伝熱量が同じであれば、総括伝熱係数と伝熱面積は反比例の関係にあり、総括伝熱係数が大きいほど伝熱面積は小さくてすむ。つまり小さな装置ですみ経済的になる。伝熱面積が同じであれば、総括伝熱係数が大きいほど大きな熱量を伝えることが出来る。
プレートヒーターとは
他の熱交換器に比べてプレートヒーターの歴史は浅く、便覧や参考図書にも総括伝熱係数の事例はほとんど示されていないので、ここでプレートヒーターの特徴を述べる。筆者はかつて20 klタンクでたばこ細胞の大量培養の研究を行ったことがある。その時、培地の殺菌にプレートヒーターを使用した。高温短時間で殺菌が出来るからである。
プレートヒーターの簡単な構造を図2に示す。薄い金属プレートを何枚も重ねて締め付ける。ちょうど締付型のイオン交換膜透析装置と同じ構造である。連通孔が構成されるが、プレートの間に挟むガスケットの位置を変えて2流体が一つ置きの区画で別々に流れるようになっている。
プレートヒーターは次のような特徴を持っている。
@伝熱プレートの厚さが薄いためプレート自身の伝熱抵抗が小さい。A装置の設置面積が小さくてすむ。B解体・組立が容易である。C伝熱面積をある程度加減できるので、新たに熱交換器を建設しなくても良い。D放熱面が少ないので、保温面積が小さい。E標準品の大量生産で低コスト化と納期短縮を図れる。F向流により廃熱回収率を向上できる。G流動抵抗が大きいので循環動力が大きくなる。

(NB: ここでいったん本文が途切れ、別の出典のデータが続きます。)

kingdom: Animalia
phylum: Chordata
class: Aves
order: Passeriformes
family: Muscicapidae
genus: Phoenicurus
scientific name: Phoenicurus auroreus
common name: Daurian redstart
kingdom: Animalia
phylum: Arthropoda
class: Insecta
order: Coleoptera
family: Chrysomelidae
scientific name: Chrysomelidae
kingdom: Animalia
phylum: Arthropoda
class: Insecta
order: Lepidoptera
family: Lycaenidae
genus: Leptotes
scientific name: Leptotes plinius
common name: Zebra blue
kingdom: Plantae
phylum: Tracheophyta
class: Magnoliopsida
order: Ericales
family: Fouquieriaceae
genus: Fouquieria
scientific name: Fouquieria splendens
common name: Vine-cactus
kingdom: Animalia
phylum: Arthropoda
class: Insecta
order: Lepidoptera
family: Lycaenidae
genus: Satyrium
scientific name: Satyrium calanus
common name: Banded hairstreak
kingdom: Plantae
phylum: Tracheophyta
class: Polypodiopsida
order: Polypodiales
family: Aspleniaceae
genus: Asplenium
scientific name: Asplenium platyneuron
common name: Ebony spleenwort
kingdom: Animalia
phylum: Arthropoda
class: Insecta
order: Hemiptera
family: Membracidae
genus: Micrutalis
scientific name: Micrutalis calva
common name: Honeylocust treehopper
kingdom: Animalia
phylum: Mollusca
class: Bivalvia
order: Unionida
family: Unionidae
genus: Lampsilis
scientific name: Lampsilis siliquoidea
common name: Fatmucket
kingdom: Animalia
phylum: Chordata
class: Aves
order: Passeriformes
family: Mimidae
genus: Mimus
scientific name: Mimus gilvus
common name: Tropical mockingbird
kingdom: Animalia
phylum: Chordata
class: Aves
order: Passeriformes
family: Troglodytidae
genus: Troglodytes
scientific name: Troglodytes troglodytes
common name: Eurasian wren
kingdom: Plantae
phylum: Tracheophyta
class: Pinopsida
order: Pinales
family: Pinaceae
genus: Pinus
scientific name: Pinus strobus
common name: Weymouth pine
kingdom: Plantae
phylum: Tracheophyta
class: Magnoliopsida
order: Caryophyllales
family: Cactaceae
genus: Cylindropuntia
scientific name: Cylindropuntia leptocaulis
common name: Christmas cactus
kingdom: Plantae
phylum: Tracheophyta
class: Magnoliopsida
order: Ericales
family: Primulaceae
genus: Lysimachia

以上のような特徴があるので、海水濃縮では避けられない伝熱面の付着スケール除去を解体・組立で容易にできる。海水濃縮では材質にチタンを使用しなければならないのでコスト高になる。
適正な熱交換器の使用・操業によって熱利用効率の向上が図れるので、操業方法の検討や設備更新時の課題としてみてはどうだろうか。